In Italia la vacanza media è di 3,2 giorni; in Liguria scende a 3 giorni. La regione con la permanenza più lunga è la Calabria (4,6 giorni), seguita da Sardegna e Trentino (4 giorni). Negli anni ’60 la media era di 6,2 giorni.
In provincia di Imperia la durata media è di 3,3 giorni. Nel dettaglio:
Diano Marina: 4,8 giorni
San Bartolomeo al Mare: 4 giorni
Bordighera: 3,5 giorni
Imperia: 2,8 giorni
Ventimiglia: 2,5 giorni
Sanremo: 2,4 giorni
A Genova la permanenza media è di 2 giorni.
Un turismo più “veloce”
“I dati indicano che il territorio resta attrattivo, ma gli ospiti si fermano meno”, osserva Trevia. “Cambia il modo di concepire la vacanza: si viaggia più volte l’anno, ma per periodi più brevi”.

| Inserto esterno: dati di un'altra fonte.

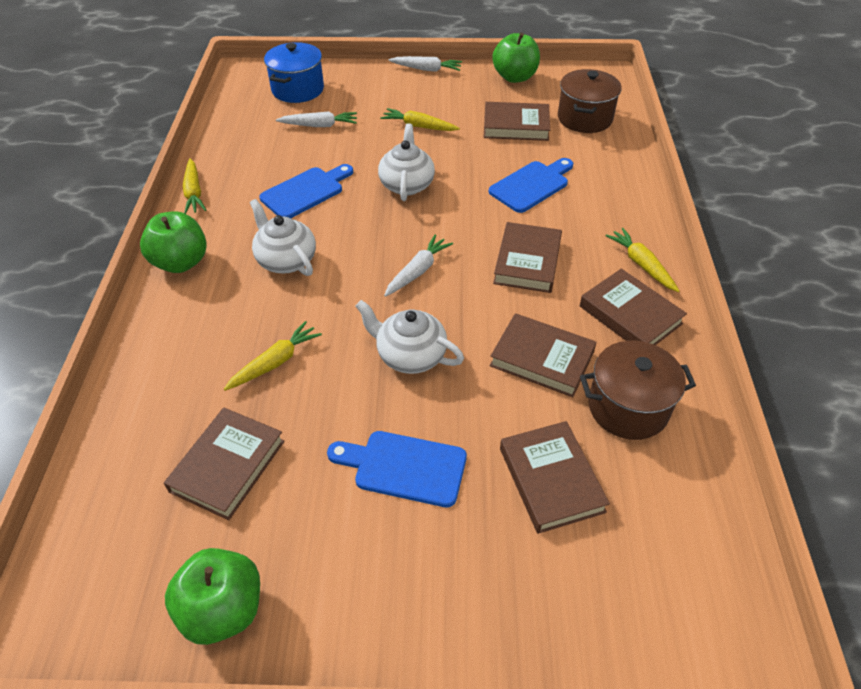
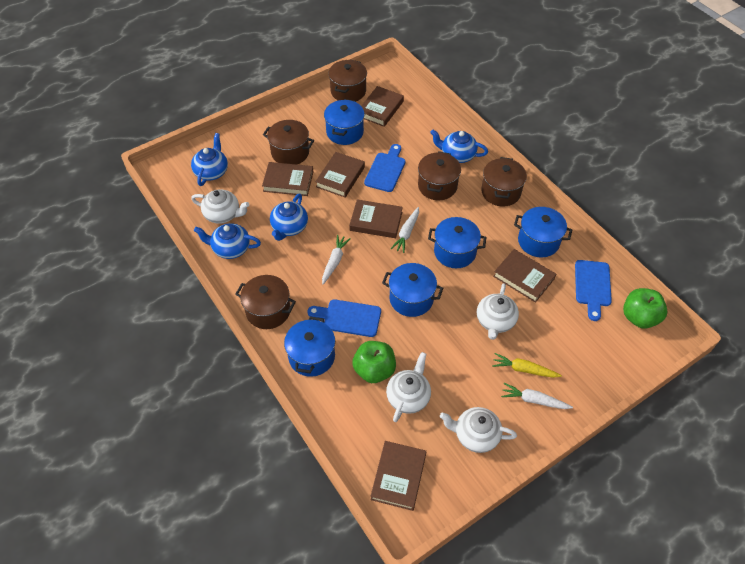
blue pot: 1 -> 5
blue teapot: 0 -> 4
brown pot: 2 -> 5
green apple: 3 -> 2
white teapot: 3 -> 4
yellow carrot: 4 -> 1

Per questo, sottolinea, è necessario che gli operatori si adattino e che la politica investa in infrastrutture: più treni, rete autostradale scorrevole e collegamenti diretti con gli aeroporti vicini. “Chi si ferma meno ha bisogno di rapidità negli spostamenti”.
L’evoluzione dell’ospitalità in Italia
Il cambiamento riguarda l’intero comparto. In Italia operano 33 mila strutture alberghiere per un totale di un milione di camere, pari al 13% del Pil nazionale. Il Paese detiene la maggiore capacità ricettiva alberghiera in Europa.
È mutata anche la distribuzione delle categorie: nei primi anni 2000 il 50% dell’offerta era costituito da hotel a 1-2 stelle, il 42% da 3 stelle e solo l’8% da 4-5 stelle. Nel 2026, invece, il 55% è composto da 3 stelle, il 20% da 1-2 stelle, il 22% da 4 stelle e la restante quota da 5 stelle.
Il settore si regge anche su una forte componente di lavoratori stranieri: il 28% degli addetti proviene dall’estero. Il Trentino raggiunge il 40%, mentre la Liguria si attesta al 35%. Le principali nazionalità impiegate sono Romania, Albania e Bangladesh.
Quanto ai turisti più affezionati all’Italia, spiccano tedeschi e americani.